Crown-group definitions: A special case of the node based definitions in which the anchor taxa are living. Thus:
- "the last common ancestor of of Homo sapiens and Homo habilis and all of its descendants" is node-based but not a crown group, whereas
- "the last common ancestor of humans and gorillas and all of its descendants" is node-based and also a crown group.
- Utility of node-based definitions: The set of synapomorphies we use to diagnose (i.e. identify) a node-based group is acquired during evolutionary change in the lineage leading up to the group's last common ancestor. Thus, we can be certain that "doodads," the synapomorphy of Doodadichthyes, were present in that common ancestor.
- Weakness of node-based definitions: We represent relative time on the cladogram, however it is impossible precisely to compare the sequence of events on different branches. Thus, if we wanted to know whether the last common ancestor of Thingamabobichthyes or Whatsitichthyes lived first, we would be out of luck. We can only say that both lived after the last common ancestor of Doodadichthyes.

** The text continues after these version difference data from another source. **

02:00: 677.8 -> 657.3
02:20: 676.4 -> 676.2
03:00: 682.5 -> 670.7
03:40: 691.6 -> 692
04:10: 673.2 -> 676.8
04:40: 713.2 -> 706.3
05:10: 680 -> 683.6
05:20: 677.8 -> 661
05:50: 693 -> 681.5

- Utility of Total-group definitions: Unlike with node-based sister taxa, we can readily compare the ages of total-group sister taxa. Panthingamabobichthyes and Panwhatsitichthyes both arose from a single event - the speciation event that split the last common ancestor of Doodadichthyes into two lineages. The two groups are, by definition, of equal age. This fact can become very convenient if one group has a copious fossil record and the other doesn't.
- Weakness of total-group definitions: But now we have a problem. The synapomorphy of Thingamabobichthyes is "thingamabobs." But what about Panthingamabobichthyes? We know that somewhere in the lineage leading to the last common ancestor of Thingamabobichthyes, thingamabobs appear, but where? That we don't know. In fact, it is most probable that if we could look at the very first panthingamabobichthyians, they would not yet have acquired thingamabobs. In effect, total-groups can't be diagnosed with synapomorphies.